With Webster healthy, Carolina is back

April 23, 1993|By Paul McMullen | Paul McMullen,Staff Writer

Some will argue that if John Webster had been healthy in 1992, North Carolina would be after its third straight NCAA title.

Webster was an unheralded sophomore when the Tar Heels went unbeaten in 1991, and they said they were capable of a repeat performance last season. He was hindered by a stress fracture in his fifth vertebra, however, and wasn't a factor in the NCAA tournament. Brown limited him to an assist in the quarterfinals, and he didn't have a point in a semifinal loss to eventual champion Princeton.

A fifth-year senior attackman from Boys' Latin, he balks at the suggestion that his health had an impact on last year's outcome.

Johns Hopkins coach Tony Seaman said: "North Carolina has so many good attackmen, and it's hard for one guy to get the stats, but I think he's a first-team All-American. He's a really good finisher, and if there's an open man, he's going to see him. John just knows the game so well."

With 18 goals and an Atlantic Coast Conference-leading 19 assists, Webster is the top point-getter for the nation's No. 1 team. North Carolina (10-1) begins its charge at a sixth straight ACC championship in tonight's tournament semifinals at Byrd Stadium, playing Duke at 6 p.m. Virginia and host Maryland meet at 8. The winners play Sunday (12:30 p.m.) for the championship.

Webster peaked at this stage last year. He was the MVP of the ACC tournament and later a third-team All-American, but all was not well.

"I injured my back in practice," Webster said. "I went to see a chiropractor, but it hurt more after he was done working on me. The pain never went away. I didn't know something was broken until after theseason."

Coincidentally, another back injury has put a hitch in North Carolina's postseason plans this year. Senior goalie Billy Daye fractured his sixth vertebra in a collision with a Hopkins player JTC April 3 and might be done for the season. The Tar Heels suffered their only loss a week later, falling to Virginia in overtime.

North Carolina coach Dave Klarmann experimented with Webster at midfield in February and March, but he has been back on attack since a 12-6 win at Maryland.

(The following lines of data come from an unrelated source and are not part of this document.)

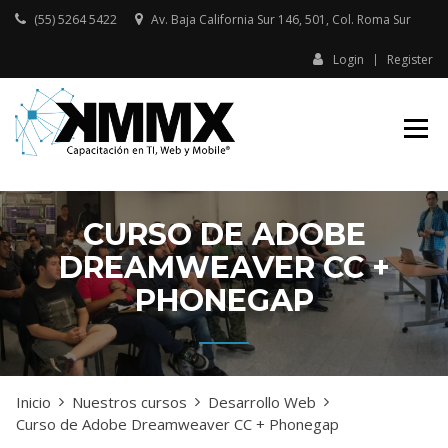
Skip
(55) 5264 5422
Av. Baja California Sur 146, 501, Col. Roma Sur​
to
content
Login
Register
Capacitación presencial y online
KMMX –
en TI, Web y Mobile
CAPACITACIÓN
EN TI, WEB Y
MOBILE
CURSO DE ADOBE
DREAMWEAVER CC +
PHONEGAP
Inicio
Nuestros cursos
Desarrollo Web
Curso de Adobe Dreamweaver CC + Phonegap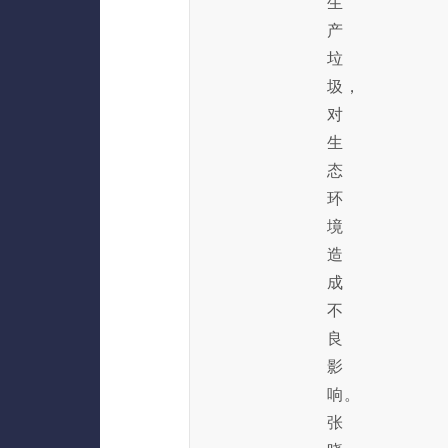
生
产
垃
圾，
对
生
态
环
境
造
成
不
良
影
响。
张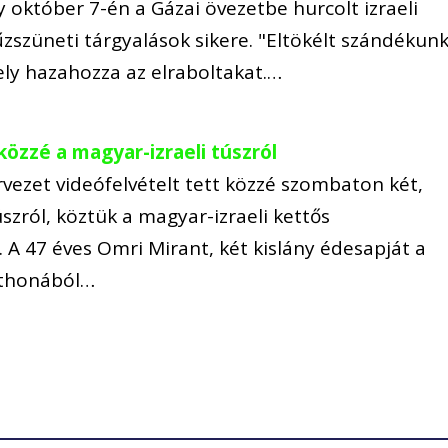
y október 7-én a Gázai övezetbe hurcolt izraeli
űzszüneti tárgyalások sikere. "Eltökélt szándékunk
ely hazahozza az elraboltakat.…
közzé a magyar-izraeli túszról
vezet videófelvételt tett közzé szombaton két,
úszról, köztük a magyar-izraeli kettős
 A 47 éves Omri Mirant, két kislány édesapját a
tthonából…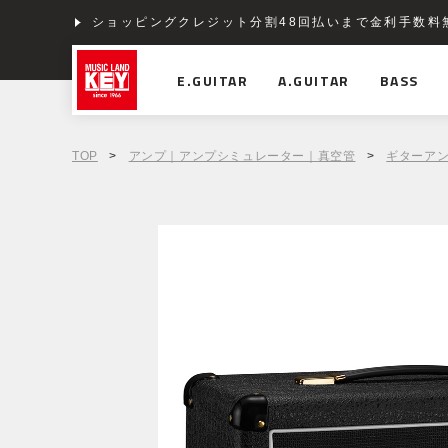
ショッピングクレジット分割48回払いまで金利手数料
E.GUITAR
A.GUITAR
BASS
TOP
>
アンプ｜アンプシミュレーター｜真空管
>
ギターア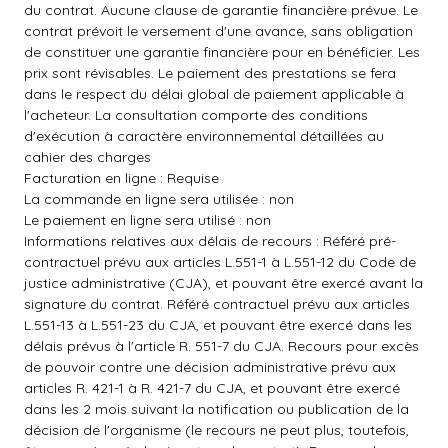
du contrat. Aucune clause de garantie financière prévue. Le
contrat prévoit le versement d'une avance, sans obligation
de constituer une garantie financière pour en bénéficier. Les
prix sont révisables. Le paiement des prestations se fera
dans le respect du délai global de paiement applicable à
l'acheteur. La consultation comporte des conditions
d'exécution à caractère environnemental détaillées au
cahier des charges
Facturation en ligne : Requise
La commande en ligne sera utilisée : non
Le paiement en ligne sera utilisé : non
Informations relatives aux délais de recours : Référé pré-
contractuel prévu aux articles L.551-1 à L.551-12 du Code de
justice administrative (CJA), et pouvant être exercé avant la
signature du contrat. Référé contractuel prévu aux articles
L.551-13 à L.551-23 du CJA, et pouvant être exercé dans les
délais prévus à l'article R. 551-7 du CJA. Recours pour excès
de pouvoir contre une décision administrative prévu aux
articles R. 421-1 à R. 421-7 du CJA, et pouvant être exercé
dans les 2 mois suivant la notification ou publication de la
décision de l'organisme (le recours ne peut plus, toutefois,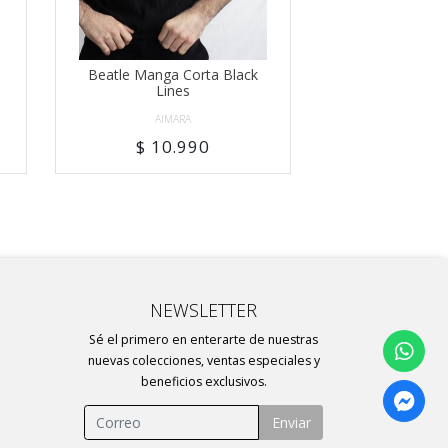
Beatle Manga Corta Black
Lines
AIMARA
$ 10.990
NEWSLETTER
Sé el primero en enterarte de nuestras
nuevas colecciones, ventas especiales y
beneficios exclusivos.
Enviar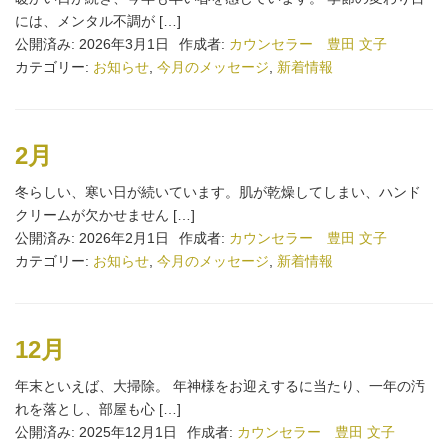
には、メンタル不調が […]
公開済み: 2026年3月1日
作成者:
カウンセラー 豊田 文子
カテゴリー:
お知らせ
,
今月のメッセージ
,
新着情報
2月
冬らしい、寒い日が続いています。肌が乾燥してしまい、ハンド
クリームが欠かせません […]
公開済み: 2026年2月1日
作成者:
カウンセラー 豊田 文子
カテゴリー:
お知らせ
,
今月のメッセージ
,
新着情報
12月
年末といえば、大掃除。 年神様をお迎えするに当たり、一年の汚
れを落とし、部屋も心 […]
公開済み: 2025年12月1日
作成者:
カウンセラー 豊田 文子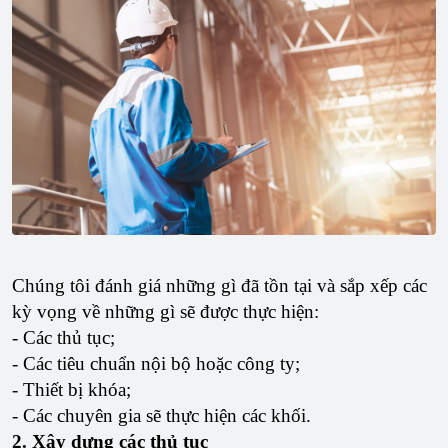
Chúng tôi đánh giá những gì đã tồn tại và sắp xếp các
kỳ vọng về những gì sẽ được thực hiện:
- Các thủ tục;
- Các tiêu chuẩn nội bộ hoặc công ty;
- Thiết bị khóa;
- Các chuyên gia sẽ thực hiện các khối.
2. Xây dựng các thủ tục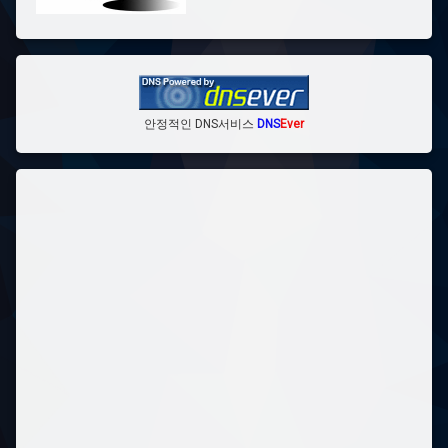
안정적인 DNS서비스
DNS
Ever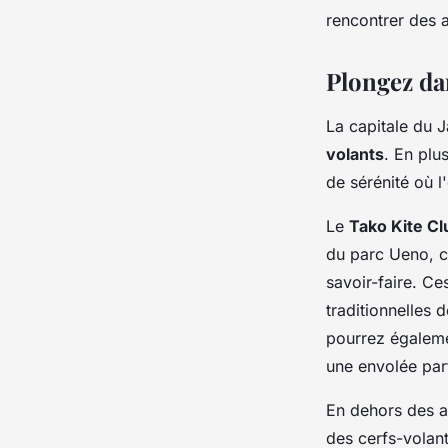
rencontrer des a
Plongez dan
La capitale du 
volants
. En plu
de sérénité où l
Le
Tako Kite Cl
du parc Ueno, ce
savoir-faire. Ce
traditionnelles
pourrez égalemen
une envolée parf
En dehors des at
des cerfs-volan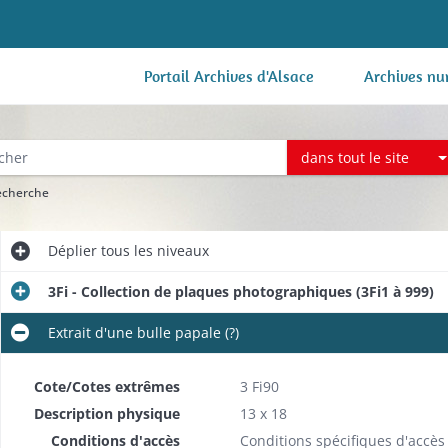
Portail Archives d'Alsace
Archives nu
dans tout le site
recherche
Déplier
tous les niveaux
3Fi - Collection de plaques photographiques (3Fi1 à 999)
Extrait d'une bulle papale (?)
Cote/Cotes extrêmes
3 Fi90
Description physique
13 x 18
Conditions d'accès
Conditions spécifiques d'accès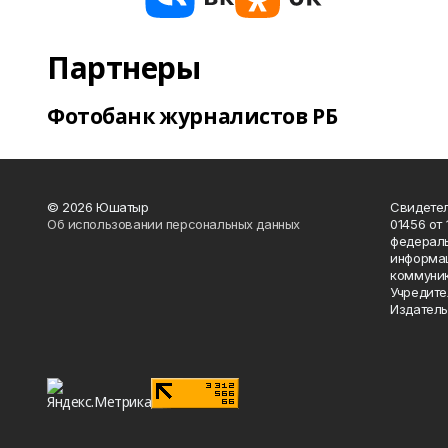
Партнеры
Фотобанк журналистов РБ
© 2026 Юшатыр
Свидетел
Об использовании персональных данных
01456 от 
федераль
информац
коммуник
Учредите
Издатель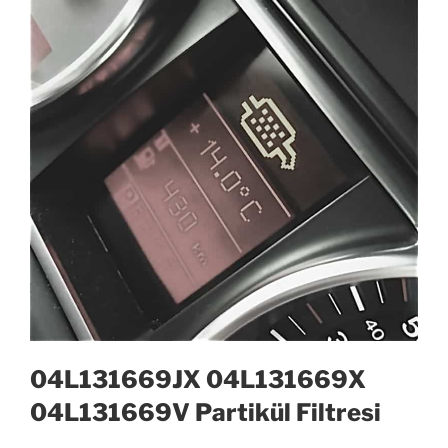
04L131669JX 04L131669X
04L131669V Partikül Filtresi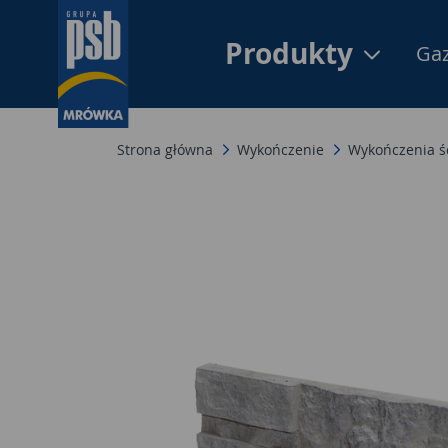
Produkty
Gaz
Strona główna
Wykończenie
Wykończenia ś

Webster has

97 goals and 71 assists in his career and could move past Mac Ford into the No. 5 spot on North Carolina's all-time points list this weekend.



At Byrd Stadium, College Park No. 1 North Carolina (10-1, 2-1) vs. Duke (8-4, 1-2) Time: 6 p.m.

Outlook: When these teams met Saturday, the Tar Heels dominated the middle two periods en route to a 13-9 victory. North Carolina is 8-0 in tournament history, and the Tar Heels, who stayed No. 1 in the rankings despite an overtime loss at Virginia two weeks ago, are loaded as always. Defenseman Alex Martin (Gilman) is a first-team All-American, senior Donnie McNichol and junior Ryan Wade (Severn) are among the nation's best midfielders, and John Webster (Boys' Latin) leads a balanced attack. Gary Lehrman is subbing for injured Billy Daye in goal. Duke, No. 11 in the USILA rankings, might get the last invitation to the NCAA tournament. Scott Harrison (29) and Seth McCullough (23) are the top scorers in the ACC. Carter Hertzberg was the all-conference goalie last year.

No. 7 Virginia (7-3, 3-0) vs. Maryland (2-4, 0-3) Time: 8 p.m.

Outlook: Under first-year coach Dom Starsia, the Cavaliers beat North Carolina and Maryland in overtime to gain the top seed in the tournament. They're getting another superb season from Kevin Pehlke (Calvert Hall), their all-time leading scorer with 127 goals and 92 assists. He needs one point to move into third on the all-time ACC list. Freshman Tim Whiteley (St. Paul's) has nine goals and 11 assists. The Terps have beaten Cornell and Navy, but went winless in the ACC for the first time in 10 years under coach Dick Edell. Goalie Matt Back (St. Mary's) played well in the regular-season loss to the Cavaliers. Matt Parks (Gilman) is the leading goal-getter, with nine. Maryland beat Duke in the semifinals last year, then lost to North Carolina.